Дарья Александровна вопросительно-робко смотрела на его энергическое лицо, которое то все, то местами выходило на просвет солнца в тени лип, то опять омрачалось тенью, и ожидала того, что он скажет дальше, но он, цепляя тростью за щебень, молча шел подле нее.
— Если вы приехали к нам, вы, единственная женщина из прежних друзей Анны, — я не считаю княжну Варвару, — то я понимаю, что вы сделали это не потому, что вы считаете наше положение нормальным, но потому, что вы, понимая всю тяжесть этого положения, все так же любите ее и хотите помочь ей. Так ли я вас понял? — спросил он, оглянувшись на нее.
— О да, — складывая зонтик, ответила Дарья Александровна, — но…
— Нет, — перебил он и невольно, забывшись, что он этим ставит в неловкое положение свою собеседницу, остановился, так что и она должна была остановиться. — Никто больше и сильнее меня не чувствует всей тяжести положения Анны. И это понятно, если вы делаете мне честь считать меня за человека, имеющего сердце. Я причиной этого положения, и потому я чувствую его.
— Я понимаю, — сказала Дарья Александровна, невольно любуясь им, как он искренно и твердо сказал это. — Но именно потому, что вы себя чувствуете причиной, вы преувеличиваете, я боюсь, — сказала она. — Положение ее тяжело в свете, я понимаю.

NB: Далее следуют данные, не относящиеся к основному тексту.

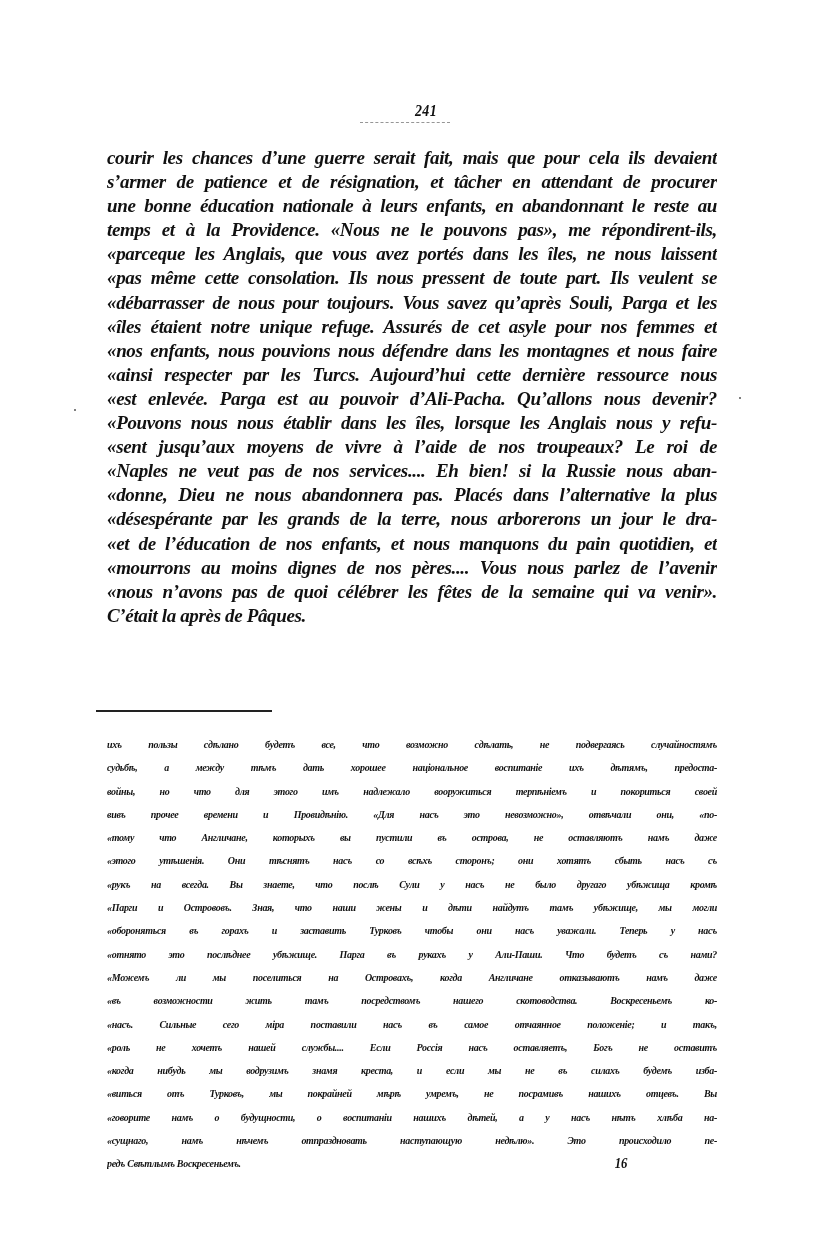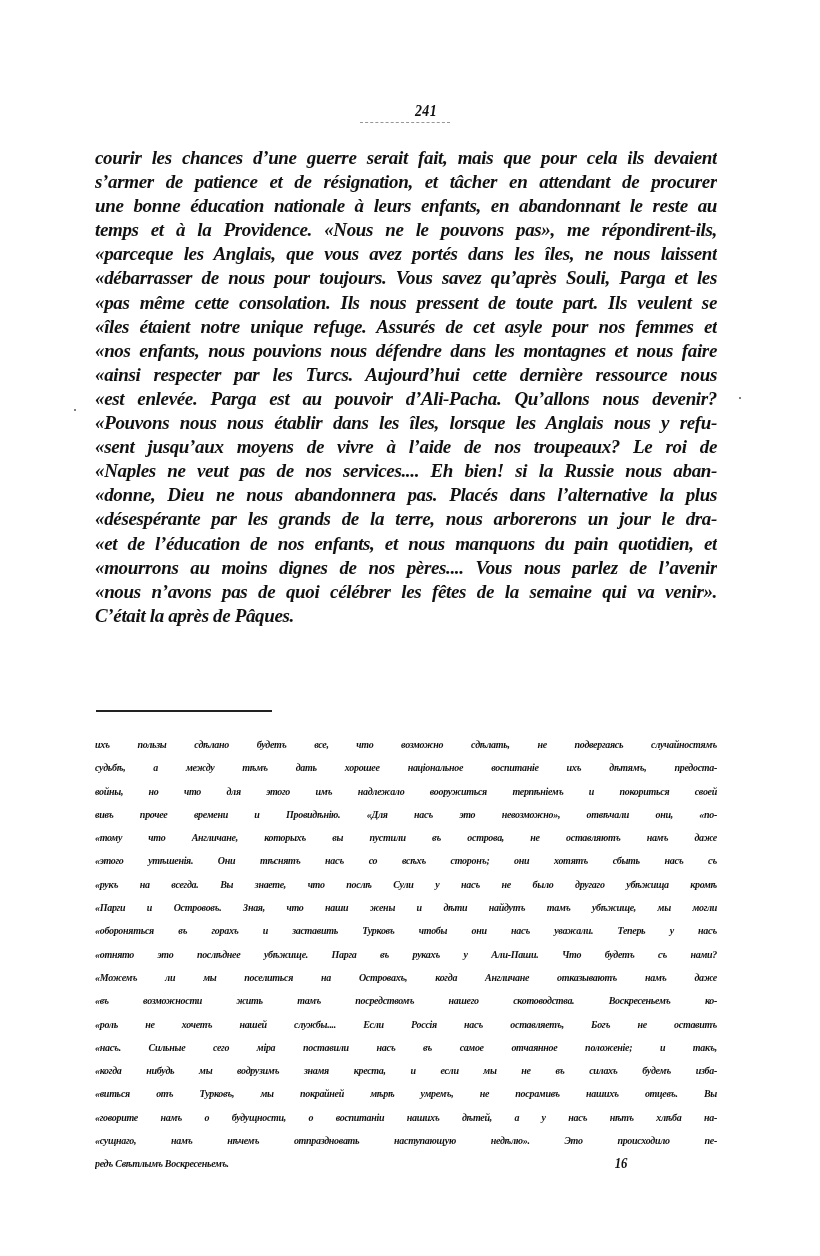"courir les chances d’une guerre" .line { margin-left: none -> 12px }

— В свете это ад! — мрачно нахмурившись, быстро проговорил он. — Нельзя представить себе моральных мучений хуже тех, которые она пережила в две недели в Петербурге… и я прошу вас верить этому.
— Да, но здесь, до тех пор, пока ни Анна… ни вы не чувствуете нужды в свете…
— Свет! — с презрением сказал он. — Какую я могу иметь нужду в свете?
— До тех пор — а это может быть всегда — вы счастливы и спокойны. Я вижу по Анне, что она счастлива, совершенно счастлива, она успела уже сообщить мне, — сказала Дарья Александровна, улыбаясь; и невольно, говоря это, она теперь усумнилась в том, действительно ли Анна счастлива.
Но Вронский, казалось, не сомневался в этом.